- Data supplied

──────────

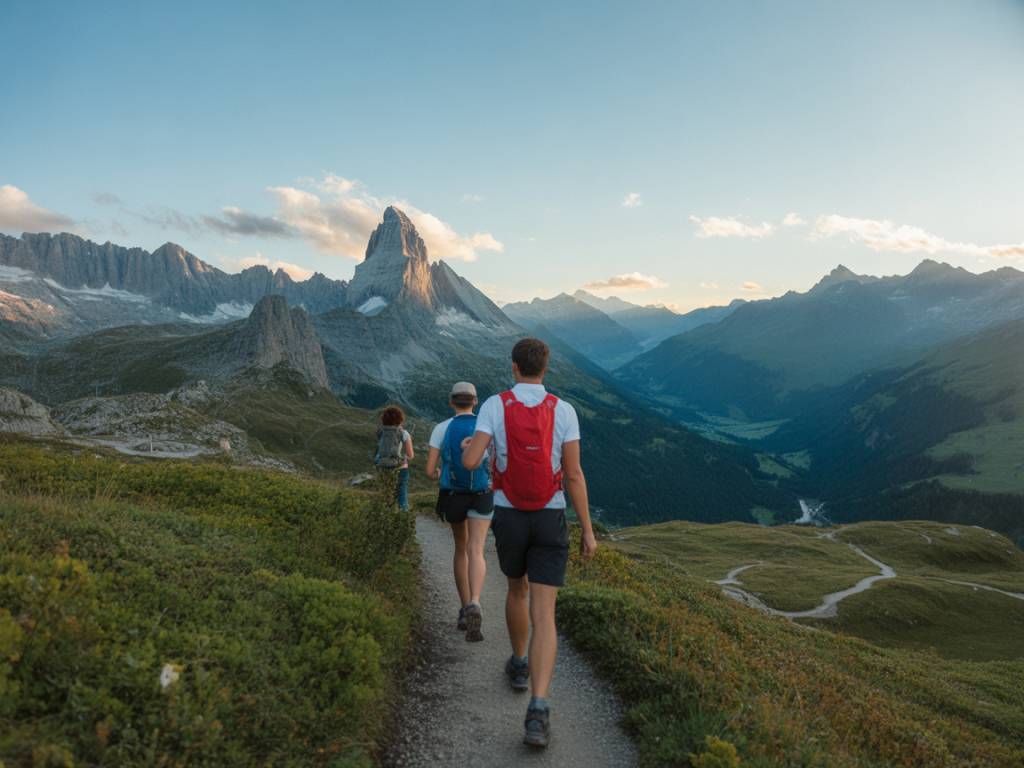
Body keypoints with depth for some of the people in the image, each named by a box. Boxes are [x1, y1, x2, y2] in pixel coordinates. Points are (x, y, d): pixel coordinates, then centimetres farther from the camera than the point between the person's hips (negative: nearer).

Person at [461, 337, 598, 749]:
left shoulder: (494, 405, -8)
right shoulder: (564, 411, -6)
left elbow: (470, 461, -17)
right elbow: (574, 475, -9)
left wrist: (467, 446, 9)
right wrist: (588, 531, -2)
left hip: (509, 519, 1)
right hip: (550, 522, -1)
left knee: (517, 589, 29)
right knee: (544, 616, -4)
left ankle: (519, 664, 46)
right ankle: (537, 712, -16)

──────────

The entries are to be written out again exactly, without their pictures.

Body keypoints with depth for some of the people in the image, each named by a box. Boxes are [x1, y1, x2, y2] in pixel coordinates. Points are (x, y, d): pixel coordinates, then centimetres farther from the camera than the point between the person's hips (negative: nearer).

Person at [461, 337, 598, 749]:
left shoulder: (494, 405, -8)
right shoulder: (564, 411, -6)
left elbow: (470, 461, -17)
right elbow: (574, 475, -9)
left wrist: (467, 446, 9)
right wrist: (588, 531, -2)
left hip: (509, 519, 1)
right hip: (550, 522, -1)
left knee: (517, 589, 29)
right knee: (544, 616, -4)
left ankle: (519, 664, 46)
right ankle: (537, 712, -16)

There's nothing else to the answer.